PAREPARE, PIJARNEWS.COM – Kabar baik dan manis kembali berkunjung di awal tahun 2018 yang gerimis. Setelah tahun sebelumnya lahir puluhan buku terbitan dari masyarakat di Kota Parepare dengan swadaya masing-masing penulis. Minimnya perhatian dari pihak yang berwenang bukanlah alasan untuk tidak menulis.
Menulis adalah karunia, itu kira-kira yang menjadi alasan tertentu bagi setiap penulis. Tak terkecuali bagi seorang remaja yang masih menginjak umur 14 tahun, Muhammad Afiq Naufal yang membuat awal tahun ini manis setidaknya bagi pecinta tulisan. Naufal mempersembahkan sebuah karya yang berjudul Hikayat Angin, sekumpulan puisi, 5/1/2017.

▶ _Tugas Kerja 1_: Susun baris-baris dari daftar di bawah sebagai list JSON berisi string, satu string per baris tanpa baris kosong, mulai dari baris yang memuat "Similar Items" dan berhenti setelah baris yang memuat "revela posible destino de mamá biológica". Jangan sertakan gambar dalam jawaban.

▶ _Informasi Ditampilkan_:

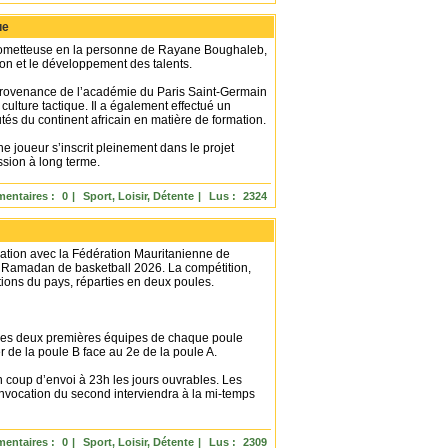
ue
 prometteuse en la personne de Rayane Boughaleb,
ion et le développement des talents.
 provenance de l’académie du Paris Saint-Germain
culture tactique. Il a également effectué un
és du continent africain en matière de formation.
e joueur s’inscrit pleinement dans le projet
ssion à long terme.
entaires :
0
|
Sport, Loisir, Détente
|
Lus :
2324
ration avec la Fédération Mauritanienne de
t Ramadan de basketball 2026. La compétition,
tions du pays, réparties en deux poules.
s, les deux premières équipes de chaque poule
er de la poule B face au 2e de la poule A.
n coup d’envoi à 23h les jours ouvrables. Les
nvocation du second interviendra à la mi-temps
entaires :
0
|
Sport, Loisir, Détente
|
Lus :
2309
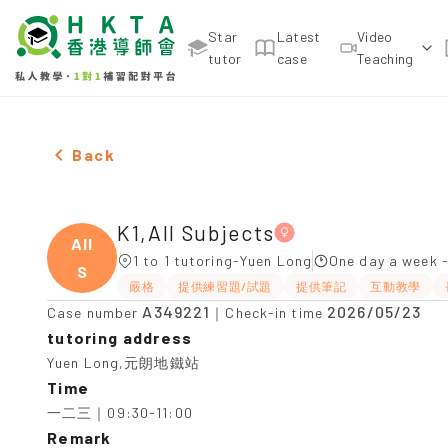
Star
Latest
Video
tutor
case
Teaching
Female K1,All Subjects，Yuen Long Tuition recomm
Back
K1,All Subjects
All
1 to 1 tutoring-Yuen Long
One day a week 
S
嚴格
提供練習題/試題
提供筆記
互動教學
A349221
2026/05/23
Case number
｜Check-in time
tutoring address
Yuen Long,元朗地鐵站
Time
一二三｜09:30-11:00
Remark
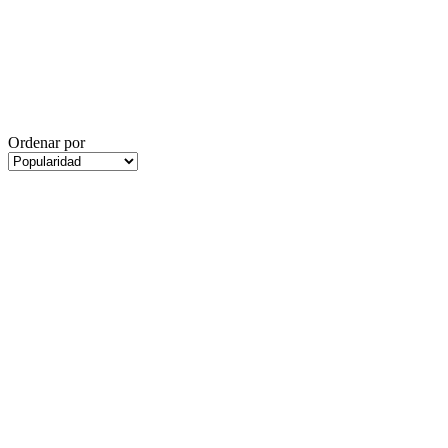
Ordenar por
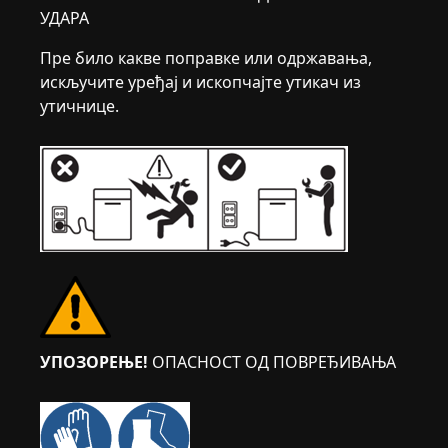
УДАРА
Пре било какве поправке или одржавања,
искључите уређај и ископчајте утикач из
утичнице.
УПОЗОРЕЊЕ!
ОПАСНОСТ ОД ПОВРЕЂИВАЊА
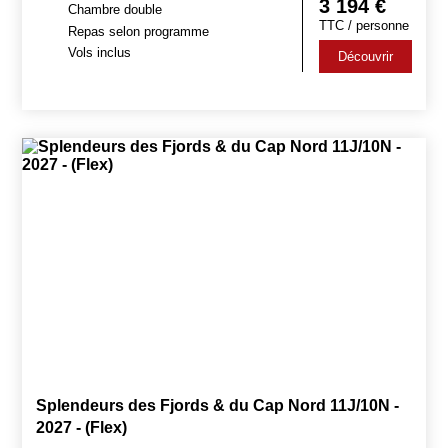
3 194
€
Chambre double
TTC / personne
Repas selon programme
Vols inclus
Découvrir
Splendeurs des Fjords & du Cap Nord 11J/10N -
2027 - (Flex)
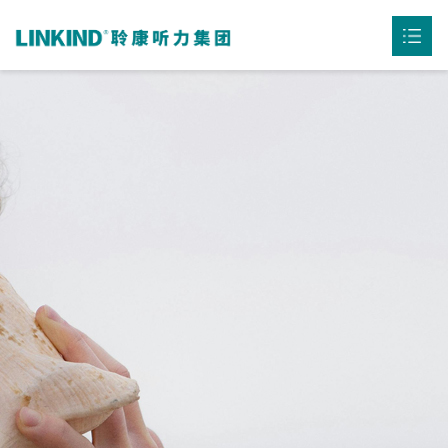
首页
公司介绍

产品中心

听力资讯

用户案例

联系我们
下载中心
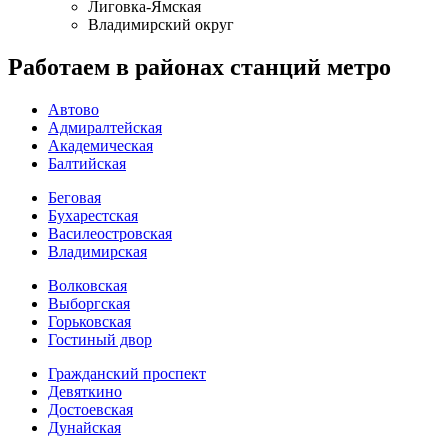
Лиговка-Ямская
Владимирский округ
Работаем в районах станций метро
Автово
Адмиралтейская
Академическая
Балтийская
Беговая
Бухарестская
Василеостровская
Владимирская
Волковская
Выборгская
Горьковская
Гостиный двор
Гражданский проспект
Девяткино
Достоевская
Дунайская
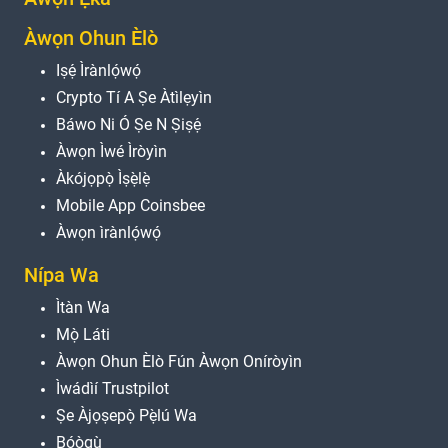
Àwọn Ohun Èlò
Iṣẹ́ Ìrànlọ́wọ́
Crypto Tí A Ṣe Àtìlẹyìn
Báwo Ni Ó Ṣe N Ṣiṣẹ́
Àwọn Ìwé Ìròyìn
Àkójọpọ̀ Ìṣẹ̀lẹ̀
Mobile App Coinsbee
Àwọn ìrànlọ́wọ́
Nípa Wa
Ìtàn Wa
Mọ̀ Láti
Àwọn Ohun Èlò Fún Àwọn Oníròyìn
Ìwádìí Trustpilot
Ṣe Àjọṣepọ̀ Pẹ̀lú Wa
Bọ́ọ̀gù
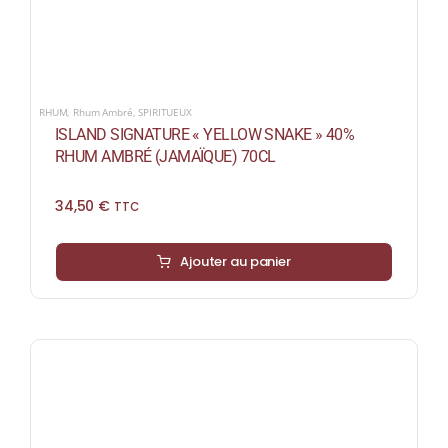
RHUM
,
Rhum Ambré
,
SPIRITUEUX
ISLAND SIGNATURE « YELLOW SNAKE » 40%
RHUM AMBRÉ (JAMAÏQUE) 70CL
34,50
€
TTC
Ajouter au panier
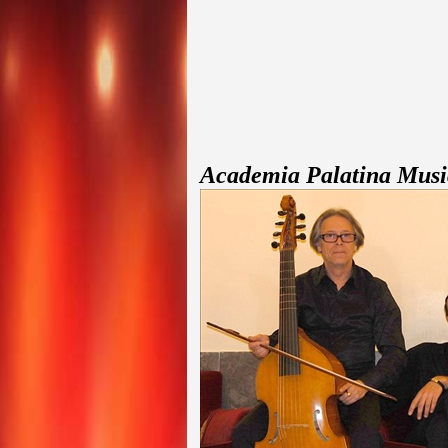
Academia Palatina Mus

--

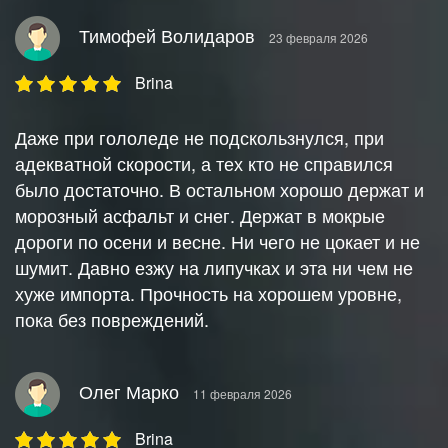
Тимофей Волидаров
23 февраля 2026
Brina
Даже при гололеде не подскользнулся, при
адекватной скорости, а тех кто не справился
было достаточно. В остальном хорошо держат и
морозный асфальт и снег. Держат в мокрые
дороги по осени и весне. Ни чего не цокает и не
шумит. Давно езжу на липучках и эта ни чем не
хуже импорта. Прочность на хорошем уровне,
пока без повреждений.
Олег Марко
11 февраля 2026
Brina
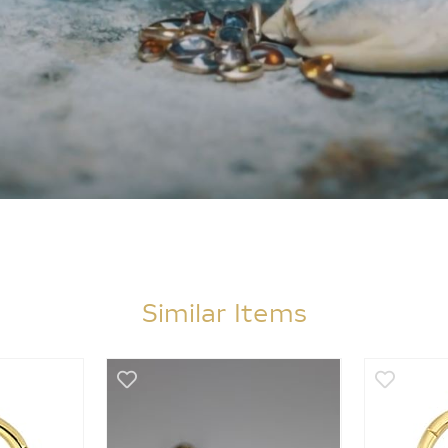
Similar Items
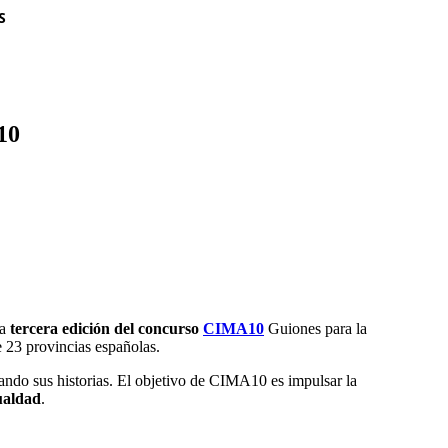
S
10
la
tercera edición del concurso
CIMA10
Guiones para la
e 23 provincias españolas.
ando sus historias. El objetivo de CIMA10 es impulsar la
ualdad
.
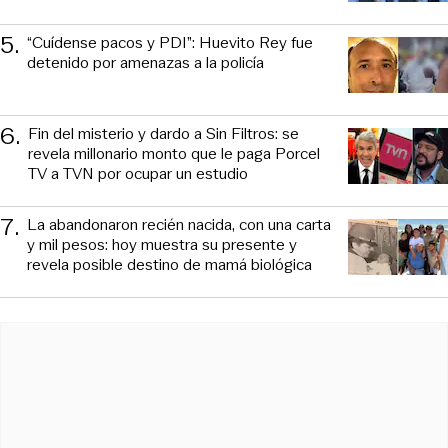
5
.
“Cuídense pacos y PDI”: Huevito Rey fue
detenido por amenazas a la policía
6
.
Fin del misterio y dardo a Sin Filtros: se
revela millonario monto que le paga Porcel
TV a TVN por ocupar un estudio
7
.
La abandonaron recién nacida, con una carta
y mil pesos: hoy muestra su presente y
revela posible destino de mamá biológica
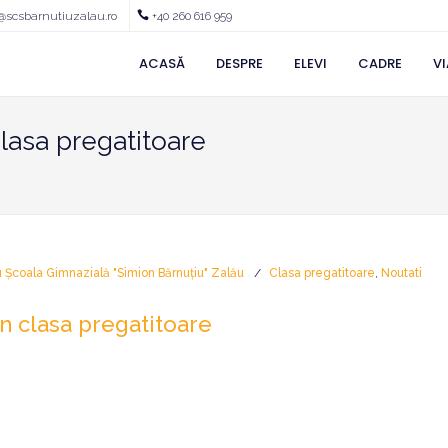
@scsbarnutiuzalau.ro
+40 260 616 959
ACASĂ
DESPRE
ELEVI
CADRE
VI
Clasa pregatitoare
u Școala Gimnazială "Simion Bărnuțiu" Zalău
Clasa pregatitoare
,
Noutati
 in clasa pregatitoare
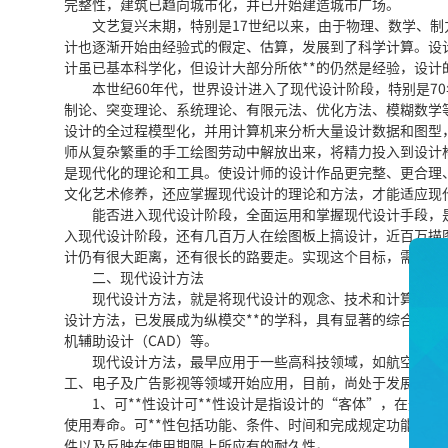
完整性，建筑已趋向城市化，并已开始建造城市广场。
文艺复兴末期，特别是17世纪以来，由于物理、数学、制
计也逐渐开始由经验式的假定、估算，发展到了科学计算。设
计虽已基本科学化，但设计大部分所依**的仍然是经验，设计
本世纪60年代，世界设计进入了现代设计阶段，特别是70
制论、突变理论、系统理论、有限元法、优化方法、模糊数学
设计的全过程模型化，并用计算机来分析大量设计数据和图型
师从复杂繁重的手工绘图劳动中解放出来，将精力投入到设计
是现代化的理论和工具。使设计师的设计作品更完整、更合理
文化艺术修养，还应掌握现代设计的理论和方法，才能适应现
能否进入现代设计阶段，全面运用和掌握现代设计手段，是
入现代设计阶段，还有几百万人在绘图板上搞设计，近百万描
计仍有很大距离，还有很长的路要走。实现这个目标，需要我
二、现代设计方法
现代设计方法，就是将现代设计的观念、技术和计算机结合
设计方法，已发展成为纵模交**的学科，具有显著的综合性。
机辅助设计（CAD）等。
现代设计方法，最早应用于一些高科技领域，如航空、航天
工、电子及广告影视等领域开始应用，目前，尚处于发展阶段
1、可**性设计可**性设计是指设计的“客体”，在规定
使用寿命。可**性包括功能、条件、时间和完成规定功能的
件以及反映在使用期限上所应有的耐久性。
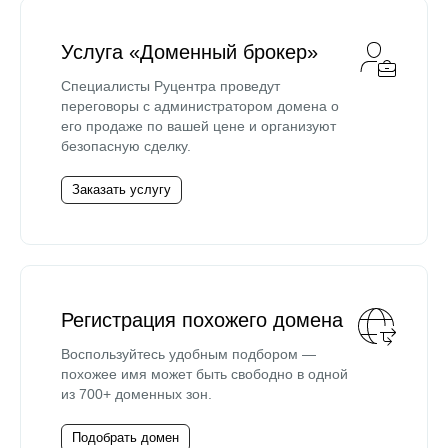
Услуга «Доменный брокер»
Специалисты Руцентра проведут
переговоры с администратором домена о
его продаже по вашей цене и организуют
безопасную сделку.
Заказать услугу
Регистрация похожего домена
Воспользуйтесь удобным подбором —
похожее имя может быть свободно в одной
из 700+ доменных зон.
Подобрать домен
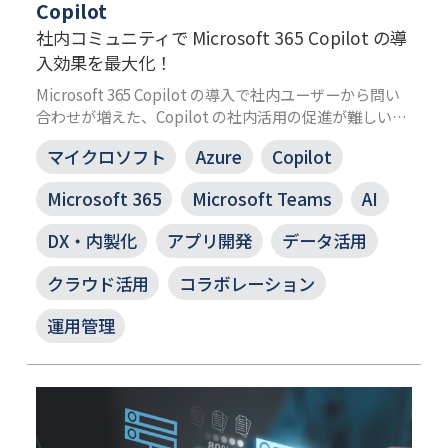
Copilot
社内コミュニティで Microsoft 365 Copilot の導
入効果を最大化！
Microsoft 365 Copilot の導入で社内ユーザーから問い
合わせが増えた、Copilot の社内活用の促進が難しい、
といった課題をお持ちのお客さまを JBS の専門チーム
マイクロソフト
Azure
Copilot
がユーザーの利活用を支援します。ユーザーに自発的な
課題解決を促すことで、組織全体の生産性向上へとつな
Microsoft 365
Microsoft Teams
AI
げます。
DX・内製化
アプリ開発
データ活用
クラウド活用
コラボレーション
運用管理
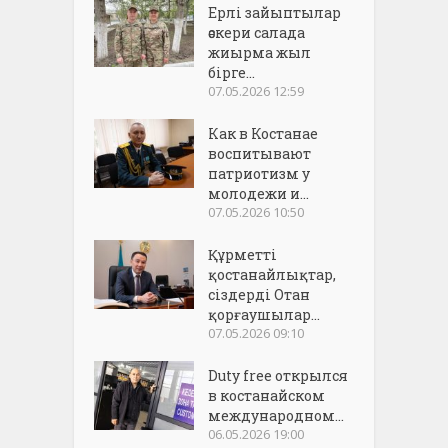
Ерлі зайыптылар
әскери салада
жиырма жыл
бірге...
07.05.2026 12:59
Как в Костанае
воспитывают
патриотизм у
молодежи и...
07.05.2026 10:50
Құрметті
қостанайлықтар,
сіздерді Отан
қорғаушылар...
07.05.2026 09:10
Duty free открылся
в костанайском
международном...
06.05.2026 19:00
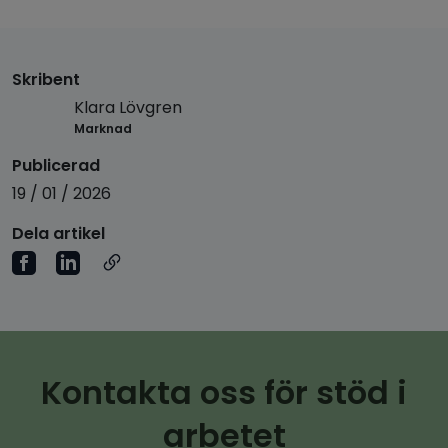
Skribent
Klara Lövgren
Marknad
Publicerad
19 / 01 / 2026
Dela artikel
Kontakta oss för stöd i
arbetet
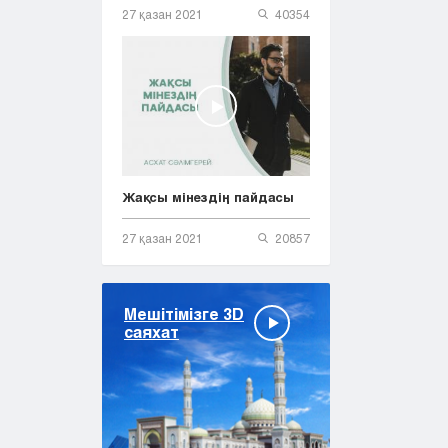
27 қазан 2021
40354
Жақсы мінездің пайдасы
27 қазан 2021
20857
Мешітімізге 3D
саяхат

--

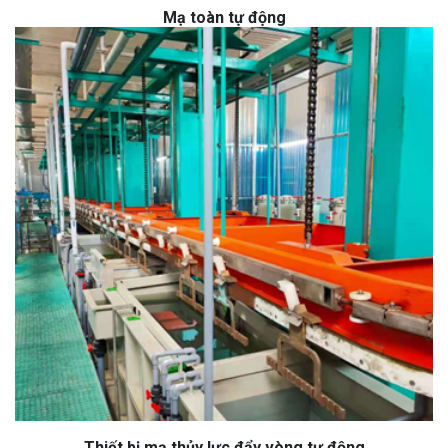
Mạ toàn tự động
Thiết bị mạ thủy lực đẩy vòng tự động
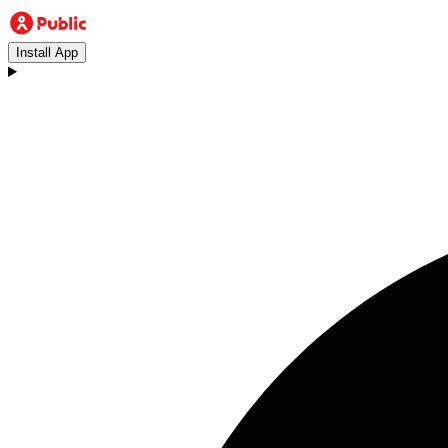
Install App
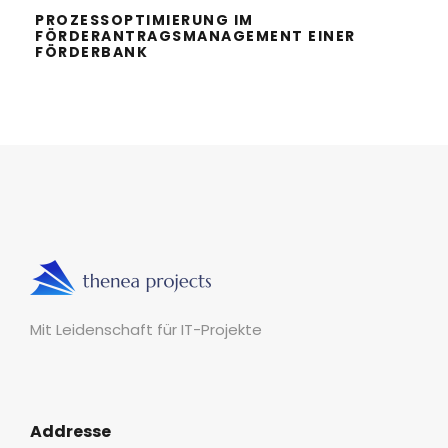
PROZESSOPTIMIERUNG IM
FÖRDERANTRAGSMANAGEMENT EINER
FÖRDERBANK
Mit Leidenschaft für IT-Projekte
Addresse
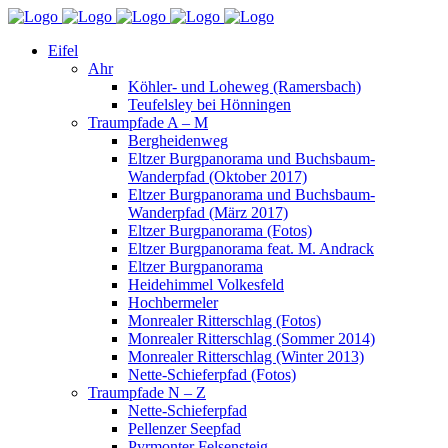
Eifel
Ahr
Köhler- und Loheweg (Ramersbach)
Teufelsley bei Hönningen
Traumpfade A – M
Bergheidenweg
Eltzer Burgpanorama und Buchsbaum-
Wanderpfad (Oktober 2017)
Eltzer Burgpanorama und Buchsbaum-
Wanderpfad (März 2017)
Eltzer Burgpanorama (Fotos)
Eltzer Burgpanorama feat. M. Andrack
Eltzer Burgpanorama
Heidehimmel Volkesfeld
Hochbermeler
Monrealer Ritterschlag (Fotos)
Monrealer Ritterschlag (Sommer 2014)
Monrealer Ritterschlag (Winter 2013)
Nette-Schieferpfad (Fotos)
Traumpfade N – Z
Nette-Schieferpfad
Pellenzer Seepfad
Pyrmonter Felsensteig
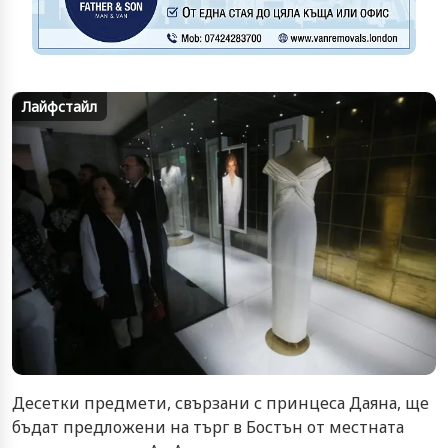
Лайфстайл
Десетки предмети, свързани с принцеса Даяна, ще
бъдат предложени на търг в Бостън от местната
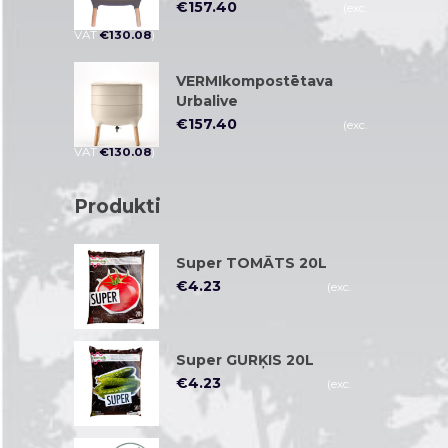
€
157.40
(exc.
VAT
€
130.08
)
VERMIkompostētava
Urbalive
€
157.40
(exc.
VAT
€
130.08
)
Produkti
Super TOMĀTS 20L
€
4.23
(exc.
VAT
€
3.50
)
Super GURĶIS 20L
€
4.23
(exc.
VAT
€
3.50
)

▶ _Tugas Kerja 2_: Salin dengan persis bagian teks di atas, mulai dari kata "Menulis adalah karunia, itu" dan berhenti setelah kata "sekumpulan puisi, 5/1/2017.".

▶ _Pembahasan Jawaban 1_:
[
  "Similar Items",
  "S",
  "10",
  "la",
  "tercera edición del concurso",
  "CIMA10",
  "Guiones para la",
  "e 23 provincias españolas.",
  "ando sus historias. El objetivo de CIMA10 es impulsar la",
  "ualdad",
  ".",
  "5",
  ".",
  "“Cuídense pacos y PDI”: Huevito Rey fue",
  "detenido por amenazas a la policía",
  "6",
  ".",
  "Fin del misterio y dardo a Sin Filtros: se",
  "revela millonario monto que le paga Porcel",
  "TV a TVN por ocupar un estudio",
  "7",
  ".",
  "La abandonaron recién nacida, con una carta",
  "y mil pesos: hoy muestra su presente y",
  "revela posible destino de mamá biológica"
]

▶ _Pembahasan Jawaban 2_:
Menulis adalah karunia, itu kira-kira yang menjadi alasan tertentu bagi setiap penulis. Tak terkecuali bagi seorang remaja yang masih menginjak umur 14 tahun, Muhammad Afiq Naufal yang membuat awal tahun ini manis setidaknya bagi pecinta tulisan. Naufal mempersembahkan sebuah karya yang berjudul Hikayat Angin, sekumpulan puisi, 5/1/2017.